On October 28, 2006, a new party was introduced into the Russian party landscape. Its name was Spravedlivaya Rossiya, or A Just Russia[10] —at first sight a promising name, because many Russians deplored the loss of the former socialist model of the defunct Soviet Union and craved a more just and fair society.[11] What was A Just Russia? A new opposition party? A party that would challenge the near monopoly of United Russia? One should forget this illusion. According to the Moscow Times, “Russia . . . [has] become possibly the first country in history with a two-party system in which both parties share the same overriding principle, that the executive is always right.”[12] In a report for the American Congress, Stuart D. Goldman wrote: “The platforms of United Russia and A Just Russia consisted of little more than the slogan, ‘For Putin.’”[13] He added that the “second pro-Kremlin party, A Just Russia—[is] widely believed to have been created by Kremlin ‘political technologists’ . . . to draw leftist votes away from the Communists.”[14] Goldman was right. The instigator of the new party was Vladislav Surkov, Putin’s deputy head of the presidential administration and a prominent Kremlin ideologue. Surkov was the inventor of the new political concepts of the Putin era, such as the “power vertical” and “sovereign democracy” (which had nothing to do with democracy, but meant merely that no foreign power had the right to define what democracy is). Anna Politkovskaya characterized Surkov as follows: “The deputy head of Putin’s office is a certain Vladislav Surkov, the acknowledged doyen of PR in Russia. He spins webs consisting of pure deceit, lies in place of reality, words instead of deeds.”[15]

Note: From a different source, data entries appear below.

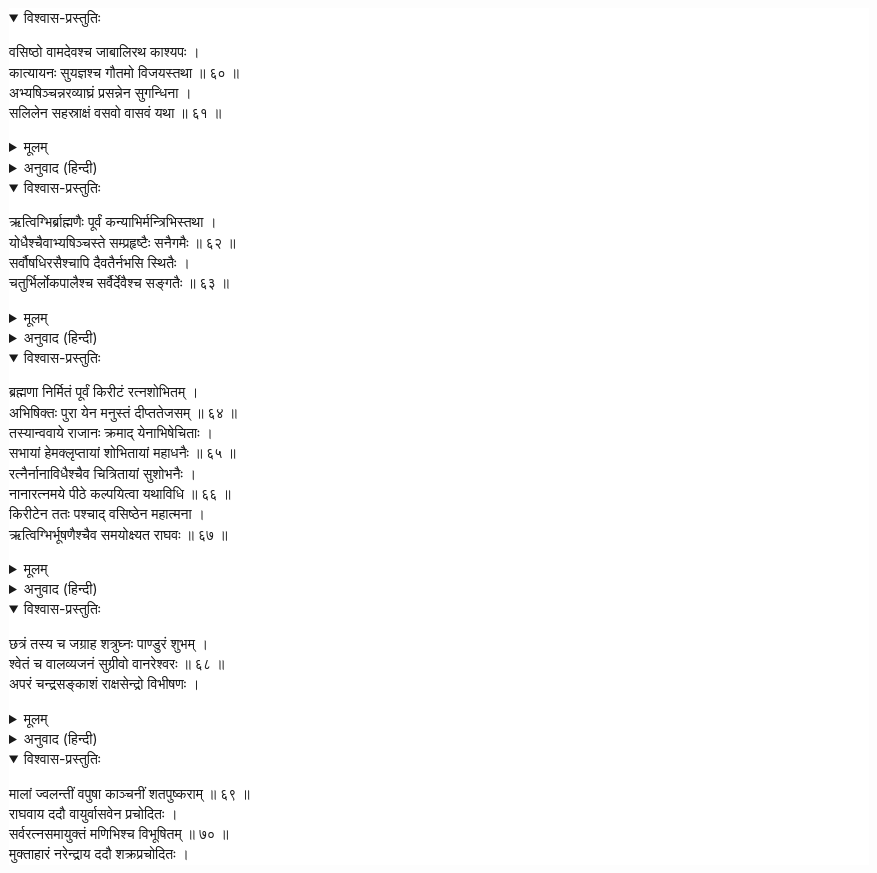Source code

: <details open><summary>विश्वास-प्रस्तुतिः</summary>

वसिष्ठो वामदेवश्च जाबालिरथ काश्यपः ।  
कात्यायनः सुयज्ञश्च गौतमो विजयस्तथा ॥ ६० ॥  
अभ्यषिञ्चन्नरव्याघ्रं प्रसन्नेन सुगन्धिना ।  
सलिलेन सहस्राक्षं वसवो वासवं यथा ॥ ६१ ॥
</details>

<details><summary>मूलम्</summary></details>

<details><summary>अनुवाद (हिन्दी)</summary></details>

<details open><summary>विश्वास-प्रस्तुतिः</summary>

ऋत्विग्भिर्ब्राह्मणैः पूर्वं कन्याभिर्मन्त्रिभिस्तथा ।  
योधैश्चैवाभ्यषिञ्चस्ते सम्प्रहृष्टैः सनैगमैः ॥ ६२ ॥  
सर्वौषधिरसैश्चापि दैवतैर्नभसि स्थितैः ।  
चतुर्भिर्लोकपालैश्च सर्वैर्देवैश्च सङ्गतैः ॥ ६३ ॥
</details>

<details><summary>मूलम्</summary></details>

<details><summary>अनुवाद (हिन्दी)</summary></details>

<details open><summary>विश्वास-प्रस्तुतिः</summary>

ब्रह्मणा निर्मितं पूर्वं किरीटं रत्नशोभितम् ।  
अभिषिक्तः पुरा येन मनुस्तं दीप्ततेजसम् ॥ ६४ ॥  
तस्यान्ववाये राजानः क्रमाद् येनाभिषेचिताः ।  
सभायां हेमक्लृप्तायां शोभितायां महाधनैः ॥ ६५ ॥  
रत्नैर्नानाविधैश्चैव चित्रितायां सुशोभनैः ।  
नानारत्नमये पीठे कल्पयित्वा यथाविधि ॥ ६६ ॥  
किरीटेन ततः पश्चाद् वसिष्ठेन महात्मना ।  
ऋत्विग्भिर्भूषणैश्चैव समयोक्ष्यत राघवः ॥ ६७ ॥
</details>

<details><summary>मूलम्</summary></details>

<details><summary>अनुवाद (हिन्दी)</summary></details>

<details open><summary>विश्वास-प्रस्तुतिः</summary>

छत्रं तस्य च जग्राह शत्रुघ्नः पाण्डुरं शुभम् ।  
श्वेतं च वालव्यजनं सुग्रीवो वानरेश्वरः ॥ ६८ ॥  
अपरं चन्द्रसङ्काशं राक्षसेन्द्रो विभीषणः ।
</details>

<details><summary>मूलम्</summary></details>

<details><summary>अनुवाद (हिन्दी)</summary></details>

<details open><summary>विश्वास-प्रस्तुतिः</summary>

मालां ज्वलन्तीं वपुषा काञ्चनीं शतपुष्कराम् ॥ ६९ ॥  
राघवाय ददौ वायुर्वासवेन प्रचोदितः ।  
सर्वरत्नसमायुक्तं मणिभिश्च विभूषितम् ॥ ७० ॥  
मुक्ताहारं नरेन्द्राय ददौ शक्रप्रचोदितः ।
</details>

Surkov’s “master idea” behind the creation of A Just Russia was to establish a two-party system as existed in the United States, but with one important difference: neither party would embody political alternatives, nor would they lead to an alternation of governing elites. Instead, they would guarantee political continuity by supporting the Putin regime. The hidden aim was that A Just Russia, as the new “left wing” party, would draw votes away from the Communist party. However, even circles close to the Kremlin were not convinced. One of them was former prime minister Primakov, who wrote “proposals can be heard to create in Russia a two-party system. The center left party A Just Russia could aspire to the role of lead second party. But the realization of this project, the idea behind it being attributed to the Kremlin, presents great difficulties. When United Russia was created, the administrative potential was used to the maximum. Many regional and local leaders felt obliged to become members of this party. Might they this time take at least a neutral position, or even support A Just Russia at the Duma elections? And that while V. V. Putin has become leader of United Russia?”[16] Primakov’s skepticism was justified. In the December 2007 Duma elections the strategy did not work out as was planned. Although A Just Russia was secured a place in parliament, the Communist Party resisted better than expected. However, we have to take into account that the Communist Party, although an “opposition party,” did not play a serious opposition role. The party “knows its place” in the existing system and does not transgress its (narrow) limits, as it is dependent on the government for registration, fund-raising, and access to the state controlled TV channels. The same is true for Zhirinovsky’s Liberal-Democratic Party, of which it is said that “according to insider accounts [it] was established by the Soviet KGB to serve as a nationalist pseudo-opposition.”[17]